Il y a peu, Canal + faisait sensation en diffusant une série créée par le talentueux Tom Fontana, scénariste et producteur américain de la série « Oz », autour de l’accession au pouvoir du cardinal espagnol Rodrigue Borgia et de sa famille qui s’efforcèrent d’instaurer une dynastie pour exercer leur domination sur le monde. Bien qu’étant un homme de foi, Rodrigue était aussi esclave des plaisirs charnels. Et pour parvenir à ses fins, Rodrigue ne se fixait aucune limite quitte à utiliser, ou à abuser, notamment des charmes destructeurs de sa propre fille, Lucrèce… Cette Lucrèce, qui régnait sur la ville de Ferrara, sublimée par Victor Hugo et mise en scène par David Bobée, est une femme déchirée, à bout de tout, surtout au bout d’elle-même.

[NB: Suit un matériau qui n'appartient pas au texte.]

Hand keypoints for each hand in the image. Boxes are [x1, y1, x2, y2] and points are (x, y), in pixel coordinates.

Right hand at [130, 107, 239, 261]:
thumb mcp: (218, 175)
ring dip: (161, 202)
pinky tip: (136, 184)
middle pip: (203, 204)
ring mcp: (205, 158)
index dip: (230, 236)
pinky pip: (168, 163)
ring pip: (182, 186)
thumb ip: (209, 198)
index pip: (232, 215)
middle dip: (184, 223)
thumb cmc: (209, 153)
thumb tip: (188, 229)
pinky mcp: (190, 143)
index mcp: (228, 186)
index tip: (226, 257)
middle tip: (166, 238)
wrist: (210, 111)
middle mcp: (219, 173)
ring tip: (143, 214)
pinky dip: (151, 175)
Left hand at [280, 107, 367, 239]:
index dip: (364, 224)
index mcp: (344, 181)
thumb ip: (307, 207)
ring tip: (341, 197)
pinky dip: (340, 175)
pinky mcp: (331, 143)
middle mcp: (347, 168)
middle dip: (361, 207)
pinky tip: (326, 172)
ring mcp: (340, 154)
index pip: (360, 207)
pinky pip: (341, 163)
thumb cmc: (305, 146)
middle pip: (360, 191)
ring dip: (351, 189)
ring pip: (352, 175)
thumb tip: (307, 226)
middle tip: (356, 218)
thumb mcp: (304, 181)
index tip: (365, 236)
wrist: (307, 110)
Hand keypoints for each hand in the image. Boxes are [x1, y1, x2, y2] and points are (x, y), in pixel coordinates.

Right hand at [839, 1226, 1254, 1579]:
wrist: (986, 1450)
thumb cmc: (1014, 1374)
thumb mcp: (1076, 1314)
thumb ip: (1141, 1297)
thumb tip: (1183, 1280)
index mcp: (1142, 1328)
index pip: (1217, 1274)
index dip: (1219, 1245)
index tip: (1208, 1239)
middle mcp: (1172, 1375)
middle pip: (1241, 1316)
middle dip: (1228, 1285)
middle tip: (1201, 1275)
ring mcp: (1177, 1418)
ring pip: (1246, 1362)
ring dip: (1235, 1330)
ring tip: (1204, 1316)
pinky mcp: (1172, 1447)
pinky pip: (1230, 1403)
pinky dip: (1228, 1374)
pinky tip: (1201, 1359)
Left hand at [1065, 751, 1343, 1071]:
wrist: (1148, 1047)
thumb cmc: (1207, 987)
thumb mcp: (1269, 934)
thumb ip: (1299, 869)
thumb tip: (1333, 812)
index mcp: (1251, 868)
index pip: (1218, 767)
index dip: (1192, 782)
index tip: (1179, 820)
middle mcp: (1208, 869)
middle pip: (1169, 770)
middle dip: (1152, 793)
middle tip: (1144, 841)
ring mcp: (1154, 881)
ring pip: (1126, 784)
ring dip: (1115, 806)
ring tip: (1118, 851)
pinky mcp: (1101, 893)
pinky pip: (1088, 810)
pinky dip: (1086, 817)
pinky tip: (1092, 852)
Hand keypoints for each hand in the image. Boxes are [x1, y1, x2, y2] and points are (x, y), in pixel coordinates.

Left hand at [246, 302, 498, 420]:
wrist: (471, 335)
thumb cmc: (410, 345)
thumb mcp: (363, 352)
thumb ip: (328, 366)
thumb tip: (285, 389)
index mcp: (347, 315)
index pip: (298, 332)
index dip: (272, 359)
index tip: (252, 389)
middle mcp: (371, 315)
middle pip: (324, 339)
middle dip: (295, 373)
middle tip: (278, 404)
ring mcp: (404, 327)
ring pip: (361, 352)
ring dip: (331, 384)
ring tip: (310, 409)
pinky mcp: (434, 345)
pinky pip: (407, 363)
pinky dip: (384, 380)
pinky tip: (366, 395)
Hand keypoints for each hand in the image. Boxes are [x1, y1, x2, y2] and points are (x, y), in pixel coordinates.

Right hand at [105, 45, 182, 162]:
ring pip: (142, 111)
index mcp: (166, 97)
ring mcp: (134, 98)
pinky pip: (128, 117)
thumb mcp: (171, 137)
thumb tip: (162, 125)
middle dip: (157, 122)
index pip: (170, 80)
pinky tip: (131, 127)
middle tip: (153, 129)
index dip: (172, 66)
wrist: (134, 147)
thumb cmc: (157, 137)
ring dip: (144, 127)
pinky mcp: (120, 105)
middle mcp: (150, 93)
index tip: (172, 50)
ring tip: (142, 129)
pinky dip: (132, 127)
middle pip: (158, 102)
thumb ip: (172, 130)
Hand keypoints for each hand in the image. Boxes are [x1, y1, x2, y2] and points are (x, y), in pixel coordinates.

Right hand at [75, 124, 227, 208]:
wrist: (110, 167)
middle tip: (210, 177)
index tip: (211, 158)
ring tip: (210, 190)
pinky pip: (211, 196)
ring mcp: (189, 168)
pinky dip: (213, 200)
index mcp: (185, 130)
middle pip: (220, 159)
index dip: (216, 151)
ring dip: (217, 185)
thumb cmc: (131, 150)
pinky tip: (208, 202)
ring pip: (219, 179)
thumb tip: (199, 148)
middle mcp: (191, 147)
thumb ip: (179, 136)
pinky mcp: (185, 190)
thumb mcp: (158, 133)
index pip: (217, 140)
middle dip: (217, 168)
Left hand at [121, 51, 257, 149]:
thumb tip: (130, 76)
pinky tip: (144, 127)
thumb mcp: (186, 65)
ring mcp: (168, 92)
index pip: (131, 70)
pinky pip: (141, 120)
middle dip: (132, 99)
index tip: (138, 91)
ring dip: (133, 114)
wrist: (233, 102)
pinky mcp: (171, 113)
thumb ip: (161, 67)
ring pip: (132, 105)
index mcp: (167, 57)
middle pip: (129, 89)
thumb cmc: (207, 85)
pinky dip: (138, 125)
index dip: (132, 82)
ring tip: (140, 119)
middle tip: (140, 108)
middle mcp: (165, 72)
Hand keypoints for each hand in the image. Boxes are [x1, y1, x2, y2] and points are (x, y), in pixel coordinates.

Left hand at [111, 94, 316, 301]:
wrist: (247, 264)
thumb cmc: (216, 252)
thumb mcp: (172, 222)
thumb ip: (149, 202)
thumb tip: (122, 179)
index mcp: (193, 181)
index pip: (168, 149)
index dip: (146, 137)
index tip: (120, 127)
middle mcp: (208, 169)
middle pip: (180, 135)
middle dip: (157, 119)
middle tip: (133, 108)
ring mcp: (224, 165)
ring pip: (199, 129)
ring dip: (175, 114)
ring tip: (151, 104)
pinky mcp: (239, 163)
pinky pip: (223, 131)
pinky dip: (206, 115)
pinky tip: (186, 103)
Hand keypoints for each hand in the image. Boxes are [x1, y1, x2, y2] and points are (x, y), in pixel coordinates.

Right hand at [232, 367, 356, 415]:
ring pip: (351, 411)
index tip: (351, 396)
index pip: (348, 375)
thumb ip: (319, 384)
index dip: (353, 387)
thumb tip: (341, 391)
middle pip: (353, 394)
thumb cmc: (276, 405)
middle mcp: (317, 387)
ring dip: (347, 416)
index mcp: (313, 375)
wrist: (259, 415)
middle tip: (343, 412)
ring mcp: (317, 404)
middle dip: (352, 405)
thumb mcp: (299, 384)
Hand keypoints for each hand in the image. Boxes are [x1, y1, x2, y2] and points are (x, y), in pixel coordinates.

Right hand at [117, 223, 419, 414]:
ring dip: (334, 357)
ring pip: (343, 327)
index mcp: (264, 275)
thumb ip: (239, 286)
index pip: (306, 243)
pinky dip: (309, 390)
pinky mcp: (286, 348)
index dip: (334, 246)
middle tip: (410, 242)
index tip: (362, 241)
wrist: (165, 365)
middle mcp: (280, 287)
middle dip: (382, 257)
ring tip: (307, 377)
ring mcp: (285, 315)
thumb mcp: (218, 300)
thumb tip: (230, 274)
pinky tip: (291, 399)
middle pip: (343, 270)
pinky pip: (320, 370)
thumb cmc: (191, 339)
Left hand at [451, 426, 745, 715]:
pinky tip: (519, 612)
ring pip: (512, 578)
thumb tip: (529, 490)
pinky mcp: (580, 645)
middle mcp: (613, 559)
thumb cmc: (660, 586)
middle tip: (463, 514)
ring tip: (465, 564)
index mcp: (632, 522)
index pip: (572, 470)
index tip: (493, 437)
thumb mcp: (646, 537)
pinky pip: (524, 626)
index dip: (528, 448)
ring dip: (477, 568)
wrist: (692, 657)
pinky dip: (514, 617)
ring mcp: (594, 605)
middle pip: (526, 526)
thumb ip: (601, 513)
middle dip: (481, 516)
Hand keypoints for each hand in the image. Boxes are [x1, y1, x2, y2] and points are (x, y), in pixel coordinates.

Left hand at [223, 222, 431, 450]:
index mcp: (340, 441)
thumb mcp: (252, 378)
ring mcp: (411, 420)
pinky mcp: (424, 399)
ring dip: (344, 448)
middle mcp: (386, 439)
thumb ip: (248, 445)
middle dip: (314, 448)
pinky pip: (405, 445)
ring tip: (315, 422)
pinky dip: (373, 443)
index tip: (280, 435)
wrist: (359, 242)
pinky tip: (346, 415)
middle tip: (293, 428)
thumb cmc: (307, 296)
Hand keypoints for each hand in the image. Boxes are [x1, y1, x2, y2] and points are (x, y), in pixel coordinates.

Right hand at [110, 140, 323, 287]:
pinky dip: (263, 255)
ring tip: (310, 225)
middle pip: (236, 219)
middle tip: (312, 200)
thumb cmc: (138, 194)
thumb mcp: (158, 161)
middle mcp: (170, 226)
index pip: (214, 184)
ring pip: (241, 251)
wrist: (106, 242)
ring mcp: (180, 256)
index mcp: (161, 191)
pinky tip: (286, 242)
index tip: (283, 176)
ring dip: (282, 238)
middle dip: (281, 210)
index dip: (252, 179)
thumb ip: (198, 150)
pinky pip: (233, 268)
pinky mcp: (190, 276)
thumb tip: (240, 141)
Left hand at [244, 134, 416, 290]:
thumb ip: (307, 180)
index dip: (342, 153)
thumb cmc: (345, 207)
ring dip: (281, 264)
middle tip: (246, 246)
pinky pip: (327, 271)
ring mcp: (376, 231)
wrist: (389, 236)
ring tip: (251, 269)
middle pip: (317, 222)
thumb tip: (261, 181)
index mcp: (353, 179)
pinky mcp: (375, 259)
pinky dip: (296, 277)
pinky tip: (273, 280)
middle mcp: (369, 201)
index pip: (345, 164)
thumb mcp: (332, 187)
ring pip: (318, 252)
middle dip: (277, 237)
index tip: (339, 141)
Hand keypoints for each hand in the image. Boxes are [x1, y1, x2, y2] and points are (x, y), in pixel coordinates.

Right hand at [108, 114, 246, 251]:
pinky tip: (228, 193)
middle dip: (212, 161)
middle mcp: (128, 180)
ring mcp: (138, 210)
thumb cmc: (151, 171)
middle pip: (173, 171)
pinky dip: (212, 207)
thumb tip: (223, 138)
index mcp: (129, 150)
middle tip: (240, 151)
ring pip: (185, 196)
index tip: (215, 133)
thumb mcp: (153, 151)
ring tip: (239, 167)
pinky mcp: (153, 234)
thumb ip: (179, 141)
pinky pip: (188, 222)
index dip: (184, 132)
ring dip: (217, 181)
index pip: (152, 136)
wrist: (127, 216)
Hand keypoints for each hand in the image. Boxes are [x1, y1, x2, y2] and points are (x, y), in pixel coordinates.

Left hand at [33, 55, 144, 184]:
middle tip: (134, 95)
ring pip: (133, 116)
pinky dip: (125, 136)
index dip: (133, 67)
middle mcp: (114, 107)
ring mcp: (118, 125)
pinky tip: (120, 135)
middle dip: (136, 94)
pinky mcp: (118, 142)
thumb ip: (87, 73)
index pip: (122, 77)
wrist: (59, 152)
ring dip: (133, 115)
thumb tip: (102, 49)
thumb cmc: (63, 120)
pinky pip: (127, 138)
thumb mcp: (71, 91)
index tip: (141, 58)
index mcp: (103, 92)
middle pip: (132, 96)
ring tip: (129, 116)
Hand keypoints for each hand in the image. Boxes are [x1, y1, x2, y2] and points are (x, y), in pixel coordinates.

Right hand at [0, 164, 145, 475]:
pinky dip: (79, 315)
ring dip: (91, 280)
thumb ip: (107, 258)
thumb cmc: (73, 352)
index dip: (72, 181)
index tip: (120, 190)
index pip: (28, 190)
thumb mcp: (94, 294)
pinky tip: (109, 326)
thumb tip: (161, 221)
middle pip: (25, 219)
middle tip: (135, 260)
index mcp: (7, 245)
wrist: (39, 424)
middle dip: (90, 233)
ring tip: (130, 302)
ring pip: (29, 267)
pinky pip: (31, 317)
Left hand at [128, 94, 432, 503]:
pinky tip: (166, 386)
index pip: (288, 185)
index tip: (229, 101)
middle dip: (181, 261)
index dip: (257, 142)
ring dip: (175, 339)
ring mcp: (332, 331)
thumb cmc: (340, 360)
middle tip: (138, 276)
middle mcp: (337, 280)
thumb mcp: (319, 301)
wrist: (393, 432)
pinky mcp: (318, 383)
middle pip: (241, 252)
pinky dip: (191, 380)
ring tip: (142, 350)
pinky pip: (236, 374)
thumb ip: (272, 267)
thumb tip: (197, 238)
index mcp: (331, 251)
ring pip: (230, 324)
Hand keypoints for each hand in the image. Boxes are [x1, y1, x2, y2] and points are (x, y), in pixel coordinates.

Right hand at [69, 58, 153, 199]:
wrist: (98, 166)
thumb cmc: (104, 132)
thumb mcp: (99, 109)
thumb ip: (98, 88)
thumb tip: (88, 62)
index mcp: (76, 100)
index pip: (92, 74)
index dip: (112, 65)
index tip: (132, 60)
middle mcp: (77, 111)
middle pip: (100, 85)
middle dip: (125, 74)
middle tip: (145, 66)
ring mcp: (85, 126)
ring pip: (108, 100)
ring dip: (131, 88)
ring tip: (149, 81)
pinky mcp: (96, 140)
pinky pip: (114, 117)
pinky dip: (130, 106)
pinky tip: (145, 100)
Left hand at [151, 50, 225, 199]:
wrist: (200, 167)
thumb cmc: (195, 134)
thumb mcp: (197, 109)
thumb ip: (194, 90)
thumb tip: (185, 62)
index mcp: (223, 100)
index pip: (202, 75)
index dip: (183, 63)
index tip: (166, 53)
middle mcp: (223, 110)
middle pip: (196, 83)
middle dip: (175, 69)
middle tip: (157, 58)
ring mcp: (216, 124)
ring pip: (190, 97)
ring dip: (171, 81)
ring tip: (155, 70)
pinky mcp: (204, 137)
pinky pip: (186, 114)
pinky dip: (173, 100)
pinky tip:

Sombre et vénéneuse, Lucrèce Borgia, femme de pouvoir aux mains tachées de sang, au corps incestueux, idéalement interprétée pour son premier rôle au théâtre par Béatrice Dalle, ajoute ainsi aux crimes des Borgia celui de fratricide. Gennaro, le fruit de son union avec son frère, ignore l’identité de ses parents. Lors d’un bal à Venise, Gennaro courtise une belle masquée, avant de découvrir avec horreur le visage de Lucrèce, tremblante d’amour pour ce fils qu’elle approche en secret, dissimulée dans la féerie du carnaval. Piquée par l’affront des amis de Gennaro qui l’ont démasquée, et soupçonnée d’adultère par son mari, Don Alphonse, Lucrèce enclenche une vengeance déchirante dont l’implacable dessein ne peut être qu’inextricablement lié à la destinée de son fils. Avec ce désir de bouleverser les codes et d’unir les publics, le metteur en scène a imaginé une scénographie dans laquelle puissent s’imbriquer vidéos, danses, arts du cirque et nouvelles technologies.